**EXERCISE OBJECTIVE**
Nothing outside the stretch is wanted. Repeat exactly the lines of the listing below from the one that contains "left elbow: (693, 264, -12)" through the one that contains "left ankle: (661, 461, -40)", both ends included.

*** WORKING DATA ***

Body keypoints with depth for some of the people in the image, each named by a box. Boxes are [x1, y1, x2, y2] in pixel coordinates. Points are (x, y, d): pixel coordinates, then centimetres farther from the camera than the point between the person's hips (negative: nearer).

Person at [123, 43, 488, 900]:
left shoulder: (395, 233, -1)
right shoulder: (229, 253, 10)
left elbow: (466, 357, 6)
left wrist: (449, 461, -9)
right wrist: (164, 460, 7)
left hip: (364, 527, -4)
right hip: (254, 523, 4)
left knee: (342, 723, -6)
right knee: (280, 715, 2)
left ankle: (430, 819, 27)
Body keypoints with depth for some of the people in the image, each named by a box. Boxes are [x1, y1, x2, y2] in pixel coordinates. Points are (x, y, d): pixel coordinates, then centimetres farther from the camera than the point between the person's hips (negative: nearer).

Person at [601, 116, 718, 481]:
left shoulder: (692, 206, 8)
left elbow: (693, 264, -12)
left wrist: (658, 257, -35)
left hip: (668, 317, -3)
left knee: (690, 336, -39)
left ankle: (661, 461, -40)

*** End of WORKING DATA ***
*** WORKING DATA ***

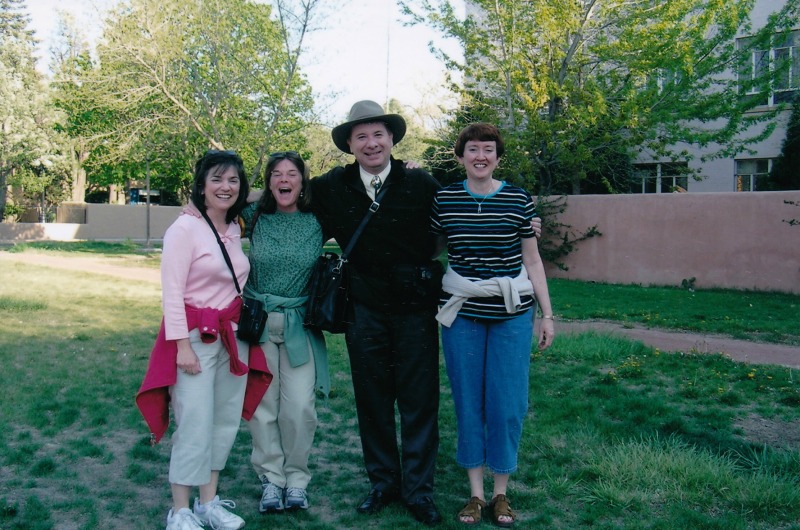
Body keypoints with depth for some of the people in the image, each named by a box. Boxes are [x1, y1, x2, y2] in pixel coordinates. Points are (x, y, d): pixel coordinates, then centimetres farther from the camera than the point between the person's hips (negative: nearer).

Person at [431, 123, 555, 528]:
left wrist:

*** End of WORKING DATA ***

**SOLUTION FOR THIS TASK**
left elbow: (693, 264, -12)
left wrist: (658, 257, -35)
left hip: (668, 317, -3)
left knee: (690, 336, -39)
left ankle: (661, 461, -40)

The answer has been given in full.